## Excerpted text
********************
It’s no pleasure to report that the new production of The Frogs , starring Nathan Lane, illustrates why vaudeville died. I’d much rather be telling you about a great night out-a wonderfully silly night out-at the theater on a glorious summer’s night. But as Mr. Lane’s Dionysos puts it despairingly during the show: “Have you been to the theater lately?”
Hopes were certainly high going in. The Frogs , which opened at the Vivian Beaumont Theater as part of the Lincoln Center Festival, was, of course, originally written by laugh-a-minute Aristophanes in 405 B.C. Then again, the music and lyrics are by Stephen Sondheim; the Aristophanes version was freely adapted by Burt Shevelove (who wrote the 1962 A Funny Thing Happened on the Way to the Forum with Mr. Sondheim); it has been even more freely adapted by the one and only Mr. Lane; and the director and choreographer is Susan Stroman, of The Producers .
********************
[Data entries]
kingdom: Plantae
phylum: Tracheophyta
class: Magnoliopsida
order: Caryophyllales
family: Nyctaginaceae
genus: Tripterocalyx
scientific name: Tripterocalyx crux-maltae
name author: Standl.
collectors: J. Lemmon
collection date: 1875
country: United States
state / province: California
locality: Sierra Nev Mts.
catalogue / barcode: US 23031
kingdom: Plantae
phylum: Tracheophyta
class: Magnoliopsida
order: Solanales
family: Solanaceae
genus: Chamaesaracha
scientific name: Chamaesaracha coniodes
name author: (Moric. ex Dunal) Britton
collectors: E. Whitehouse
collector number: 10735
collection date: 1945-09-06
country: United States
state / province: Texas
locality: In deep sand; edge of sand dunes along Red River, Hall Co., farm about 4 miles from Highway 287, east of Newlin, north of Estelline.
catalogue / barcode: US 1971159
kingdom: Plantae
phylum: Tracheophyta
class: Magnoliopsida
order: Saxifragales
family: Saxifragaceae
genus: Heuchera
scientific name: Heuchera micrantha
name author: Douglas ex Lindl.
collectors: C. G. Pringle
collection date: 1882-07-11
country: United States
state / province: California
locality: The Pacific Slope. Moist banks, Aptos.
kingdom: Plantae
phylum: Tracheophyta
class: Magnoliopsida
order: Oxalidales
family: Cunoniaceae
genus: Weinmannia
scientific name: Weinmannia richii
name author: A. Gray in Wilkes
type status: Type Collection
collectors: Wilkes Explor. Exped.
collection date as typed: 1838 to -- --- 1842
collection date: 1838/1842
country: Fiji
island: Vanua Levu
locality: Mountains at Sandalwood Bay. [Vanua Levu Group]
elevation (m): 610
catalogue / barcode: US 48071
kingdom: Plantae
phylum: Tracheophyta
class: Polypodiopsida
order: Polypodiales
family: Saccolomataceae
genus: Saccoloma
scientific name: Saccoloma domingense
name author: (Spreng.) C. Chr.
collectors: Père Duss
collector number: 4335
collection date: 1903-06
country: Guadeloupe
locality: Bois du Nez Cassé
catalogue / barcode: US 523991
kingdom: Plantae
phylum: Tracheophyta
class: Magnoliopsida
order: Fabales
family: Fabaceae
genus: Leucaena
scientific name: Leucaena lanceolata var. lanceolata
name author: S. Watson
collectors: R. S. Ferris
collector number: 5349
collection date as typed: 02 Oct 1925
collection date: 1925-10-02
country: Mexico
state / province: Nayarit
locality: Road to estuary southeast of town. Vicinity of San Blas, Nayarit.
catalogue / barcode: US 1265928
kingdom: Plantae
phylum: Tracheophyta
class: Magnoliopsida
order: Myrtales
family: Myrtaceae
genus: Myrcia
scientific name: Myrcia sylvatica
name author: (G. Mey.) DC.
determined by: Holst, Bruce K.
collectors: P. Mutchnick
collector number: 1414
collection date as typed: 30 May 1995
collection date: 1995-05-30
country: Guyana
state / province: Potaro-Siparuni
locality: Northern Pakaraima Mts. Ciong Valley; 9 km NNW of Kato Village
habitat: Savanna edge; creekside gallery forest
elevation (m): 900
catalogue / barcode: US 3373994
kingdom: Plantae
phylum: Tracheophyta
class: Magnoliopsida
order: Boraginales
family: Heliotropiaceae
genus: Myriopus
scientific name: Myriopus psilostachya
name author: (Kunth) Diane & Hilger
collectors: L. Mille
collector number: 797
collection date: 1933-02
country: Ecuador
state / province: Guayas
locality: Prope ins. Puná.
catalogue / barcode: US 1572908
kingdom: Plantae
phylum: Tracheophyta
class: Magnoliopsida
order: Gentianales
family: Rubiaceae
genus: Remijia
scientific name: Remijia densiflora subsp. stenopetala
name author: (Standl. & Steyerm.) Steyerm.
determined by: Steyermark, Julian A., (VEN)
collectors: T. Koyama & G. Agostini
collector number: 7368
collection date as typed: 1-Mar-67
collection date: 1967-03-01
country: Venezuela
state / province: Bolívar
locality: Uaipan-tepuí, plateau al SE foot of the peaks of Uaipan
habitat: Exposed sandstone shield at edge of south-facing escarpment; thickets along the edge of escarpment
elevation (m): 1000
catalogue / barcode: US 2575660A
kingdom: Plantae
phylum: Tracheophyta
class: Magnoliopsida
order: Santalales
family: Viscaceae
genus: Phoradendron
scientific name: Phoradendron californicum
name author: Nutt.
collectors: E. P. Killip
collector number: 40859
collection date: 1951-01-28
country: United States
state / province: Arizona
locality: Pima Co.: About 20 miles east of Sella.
********************
## Required work
[1] Please list every stage work named in the review of The Frogs.
[2] Answer these questions from the review:
(a) Which character does Nathan Lane play?
(b) In what year did Aristophanes write the original?
(c) Who directed and choreographed the production?

## Expected responses
[1]
The Frogs
A Funny Thing Happened on the Way to the Forum
The Producers

[2]
(a) Dionysos
(b) 405 B.C.
(c) Susan Stroman